The gentleman entered the room as he was bade, and walked to the older gentleman seated at the huge satinwood desk; At least, he thought it was the satinwood desk, but there were so many books laid out upon it that the exact nature of its surface was difficult to ascertain. He smiled as he watched the other man carefully place a bookmark, or what he had decided would do for a bookmark but was rather a jay’s feather that he extracted from his pocket, in the center of one particularly large tome.

“Nick, my boy,” the older gentleman then said, rising and coming forward from behind the desk with every evidence of delight large upon his thin, patrician features. “I had not looked to see you here.
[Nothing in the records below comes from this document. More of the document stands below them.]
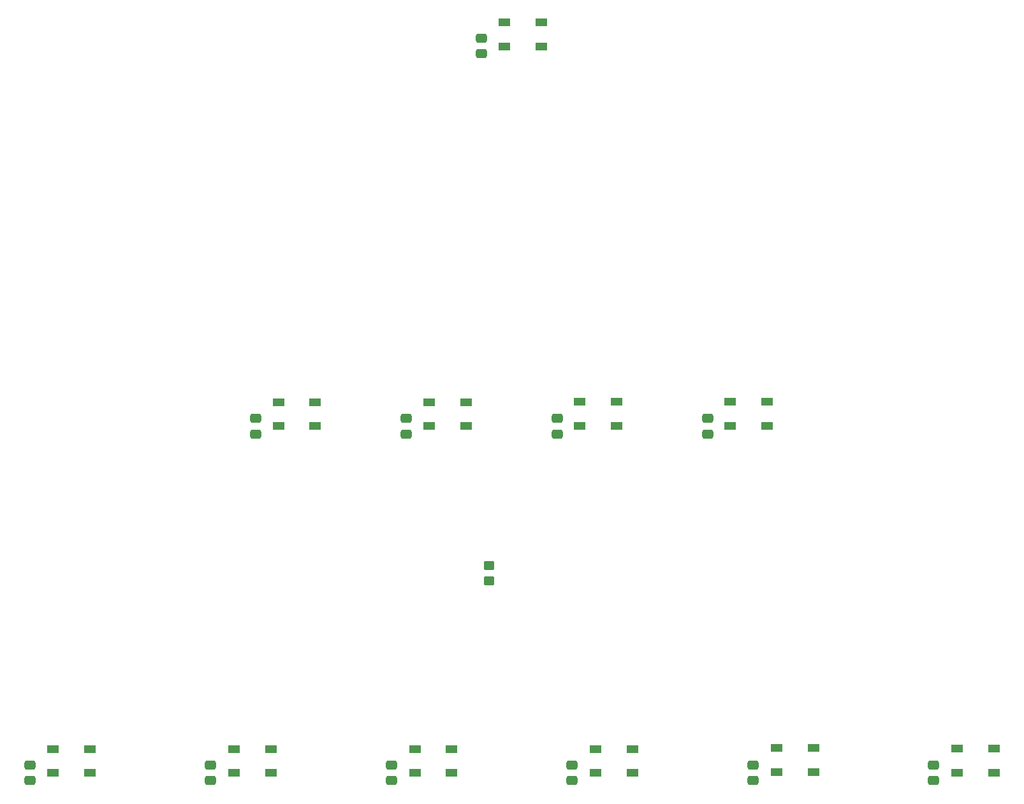
<source format=gbr>
%TF.GenerationSoftware,KiCad,Pcbnew,9.0.6*%
%TF.CreationDate,2025-11-19T18:33:24-08:00*%
%TF.ProjectId,pyramid_clock,70797261-6d69-4645-9f63-6c6f636b2e6b,rev?*%
%TF.SameCoordinates,Original*%
%TF.FileFunction,Paste,Top*%
%TF.FilePolarity,Positive*%
%FSLAX46Y46*%
G04 Gerber Fmt 4.6, Leading zero omitted, Abs format (unit mm)*
G04 Created by KiCad (PCBNEW 9.0.6) date 2025-11-19 18:33:24*
%MOMM*%
%LPD*%
G01*
G04 APERTURE LIST*
G04 Aperture macros list*
%AMRoundRect*
0 Rectangle with rounded corners*
0 $1 Rounding radius*
0 $2 $3 $4 $5 $6 $7 $8 $9 X,Y pos of 4 corners*
0 Add a 4 corners polygon primitive as box body*
4,1,4,$2,$3,$4,$5,$6,$7,$8,$9,$2,$3,0*
0 Add four circle primitives for the rounded corners*
1,1,$1+$1,$2,$3*
1,1,$1+$1,$4,$5*
1,1,$1+$1,$6,$7*
1,1,$1+$1,$8,$9*
0 Add four rect primitives between the rounded corners*
20,1,$1+$1,$2,$3,$4,$5,0*
20,1,$1+$1,$4,$5,$6,$7,0*
20,1,$1+$1,$6,$7,$8,$9,0*
20,1,$1+$1,$8,$9,$2,$3,0*%
G04 Aperture macros list end*
%ADD10R,1.500000X1.000000*%
%ADD11RoundRect,0.250000X0.475000X-0.337500X0.475000X0.337500X-0.475000X0.337500X-0.475000X-0.337500X0*%
%ADD12RoundRect,0.250000X0.450000X-0.350000X0.450000X0.350000X-0.450000X0.350000X-0.450000X-0.350000X0*%
G04 APERTURE END LIST*
D10*
%TO.C,D8*%
X158481119Y-82755705D03*
X158481119Y-85955705D03*
X163381119Y-85955705D03*
X163381119Y-82755705D03*
%TD*%
%TO.C,D4*%
X136618664Y-128850989D03*
X136618664Y-132050989D03*
X141518664Y-132050989D03*
X141518664Y-128850989D03*
%TD*%
D11*
%TO.C,C6*%
X85500000Y-133037500D03*
X85500000Y-130962500D03*
%TD*%
%TO.C,C4*%
X133500000Y-133037500D03*
X133500000Y-130962500D03*
%TD*%
D10*
%TO.C,D5*%
X112643247Y-128850989D03*
X112643247Y-132050989D03*
X117543247Y-132050989D03*
X117543247Y-128850989D03*
%TD*%
%TO.C,D10*%
X118500000Y-82800000D03*
X118500000Y-86000000D03*
X123400000Y-86000000D03*
X123400000Y-82800000D03*
%TD*%
D11*
%TO.C,C11*%
X145500000Y-36537500D03*
X145500000Y-34462500D03*
%TD*%
%TO.C,C9*%
X135500000Y-87037500D03*
X135500000Y-84962500D03*
%TD*%
%TO.C,C10*%
X115500000Y-87037500D03*
X115500000Y-84962500D03*
%TD*%
%TO.C,C3*%
X157500000Y-133037500D03*
X157500000Y-130962500D03*
%TD*%
D10*
%TO.C,D3*%
X160594082Y-128850989D03*
X160594082Y-132050989D03*
X165494082Y-132050989D03*
X165494082Y-128850989D03*
%TD*%
D11*
%TO.C,C2*%
X181500000Y-133037500D03*
X181500000Y-130962500D03*
%TD*%
D10*
%TO.C,D11*%
X148550000Y-32400000D03*
X148550000Y-35600000D03*
X153450000Y-35600000D03*
X153450000Y-32400000D03*
%TD*%
D11*
%TO.C,C1*%
X205500000Y-133037500D03*
X205500000Y-130962500D03*
%TD*%
D10*
%TO.C,D1*%
X208616486Y-128779421D03*
X208616486Y-131979421D03*
X213516486Y-131979421D03*
X213516486Y-128779421D03*
%TD*%
D11*
%TO.C,C7*%
X175500000Y-87037500D03*
X175500000Y-84962500D03*
%TD*%
%TO.C,C8*%
X155500000Y-87037500D03*
X155500000Y-84962500D03*
%TD*%
D12*
%TO.C,R1*%
X146500000Y-106500000D03*
X146500000Y-104500000D03*
%TD*%
D11*
%TO.C,C5*%
X109500000Y-133037500D03*
X109500000Y-130962500D03*
%TD*%
D10*
%TO.C,D7*%
X178503116Y-82755705D03*
X178503116Y-85955705D03*
X183403116Y-85955705D03*
X183403116Y-82755705D03*
%TD*%
%TO.C,D2*%
X184641068Y-128707853D03*
X184641068Y-131907853D03*
X189541068Y-131907853D03*
X189541068Y-128707853D03*
%TD*%
%TO.C,D9*%
X138505254Y-82801839D03*
X138505254Y-86001839D03*
X143405254Y-86001839D03*
X143405254Y-82801839D03*
%TD*%
%TO.C,D6*%
X88562912Y-128850989D03*
X88562912Y-132050989D03*
X93462912Y-132050989D03*
X93462912Y-128850989D03*
%TD*%
M02*

</source>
I thought you were off to the Continent, about the King’s business, or the family business.”

“And so I thought too, sir,” Baron Stafford replied, taking the preferred hand in his, “but I’ve had to change my plans.”

“I’m not a bit sorry,” the older gentleman said, gesturing to his visitor to take a chair by the window, as he himself now did." “I should think any friend of the enemy knows your face as well as Bonaparte’s by now, and Robin is quite old enough to be accountable for himself.”

“Actually, the home office quite agrees with you on the former, and I very much doubt your infinite wisdom on the latter, but in any case my hands are tied and I must wait a while before I leave, it seems,” the baron replied with barely concealed annoyance.

“Petulance does not sit well upon you, Nick,” the older gentleman chided.